- Zimbabwe A / Scotland
- Dates: 24 – 28 April 2025
- Captains: Roy Kaia / Matthew Cross

LA series
- Result: Scotland won the 3-match series 2–1
- Most runs: Antum Naqvi (158) / Finlay McCreath (182)
- Most wickets: Jasper Davidson (8) / Brad Evans (4)
- Player of the series: Finlay McCreath (Sco)

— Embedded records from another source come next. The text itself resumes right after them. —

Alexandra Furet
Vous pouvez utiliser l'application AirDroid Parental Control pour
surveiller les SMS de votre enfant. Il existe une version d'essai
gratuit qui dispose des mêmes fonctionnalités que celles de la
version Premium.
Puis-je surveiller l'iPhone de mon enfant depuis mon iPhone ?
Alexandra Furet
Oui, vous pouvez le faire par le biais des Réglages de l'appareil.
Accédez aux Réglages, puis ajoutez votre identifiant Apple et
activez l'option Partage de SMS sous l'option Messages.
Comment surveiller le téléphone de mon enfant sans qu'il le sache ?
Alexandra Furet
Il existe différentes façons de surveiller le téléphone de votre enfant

= Scottish cricket team in Zimbabwe in 2025 =

International cricket tour

The Scotland national cricket team toured Zimbabwe in April 2025 to play three List A matches against the Zimbabwe A cricket team. In March 2025, Zimbabwe Cricket (ZC) confirmed the fixtures for the tour, with the matches taking place at Harare.

==Squads==

| ZIM Zimbabwe A | Scotland |
|---|---|
| Roy Kaia (c); Faraz Akram; Kian Blignaut; Brad Evans; Alex Falao; Luke Jongwe; Takudzwanashe Kaitano; Clive Madande (wk); Ernest Masuku; Timycen Maruma; Tadiwanashe Marumani (wk); Tony Munyonga; Dion Myers; Antum Naqvi; Brandon Senzere; | Matthew Cross (c, wk); Richie Berrington; Charlie Cassell; Brad Currie; Jasper Davidson; Owen Gould; Chris Greaves; Jack Jarvis; Michael Leask; Christopher McBride; Finlay McCreath; Brandon McMullen; George Munsey; Safyaan Sharif; Mark Watt; |

==Tour matches==
Before the List A series against Zimbabwe A, Scotland are playing two Twenty20 matches and one 50-overs match against the Zimbabwe Academy at the Takashinga Cricket Club ground.